● **Complete the following**
a – According to the mailing list thread, whose concepts from the 90's does Paul McGuire see being reimplemented in Java services and XML/SOAP?
b – Copy the records below word for word, leaving out the pictures.

Re: lxml/ElementTree and .tail

2006-11-18 Thread Fredrik Lundh
Paul McGuire wrote:

 maybe time to switch to decaf... :)

do you disagree with my characterization of the state of the XML universe?

/F

-- 
http://mail.python.org/mailman/listinfo/python-list


Re: lxml/ElementTree and .tail

2006-11-18 Thread Paul McGuire
Fredrik Lundh [EMAIL PROTECTED] wrote in message 
news:[EMAIL PROTECTED]
 Paul McGuire wrote:

 maybe time to switch to decaf... :)

 do you disagree with my characterization of the state of the XML universe?

 /F

Thankfully, I'm largely on the periphery of that universe (except for being 
a sometimes victim).  But it is certainly frustrating to see many of the OMG 
concepts of the 90's reimplemented in Java services, and then again in 
XML/SOAP, with no detectable awareness that these messaging and 
serialization problems have been considered before, and much more 
thoroughly.

● **Material for this task**

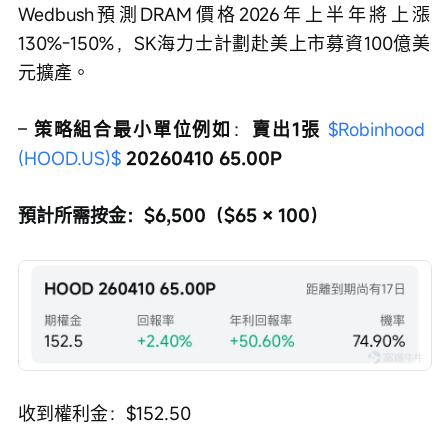
Wedbush預測DRAM價格2026年上半年將上漲
130%-150%，SK海力士計劃赴美上市募資100億美
元擴產。
– 
策略組合最小單位例如
：
賣出1張 
$Robinhood 
(HOOD.US)$
 20260410 65.00P
預計所需按金：$6,500（$65 × 100）
收到權利金：$152.50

● **Outputs in order**
a – The OMG's concepts from the 90's.

b –
Wedbush預測DRAM價格2026年上半年將上漲
130%-150%，SK海力士計劃赴美上市募資100億美
元擴產。
– 
策略組合最小單位例如
：
賣出1張 
$Robinhood 
(HOOD.US)$
 20260410 65.00P
預計所需按金：$6,500（$65 × 100）
收到權利金：$152.50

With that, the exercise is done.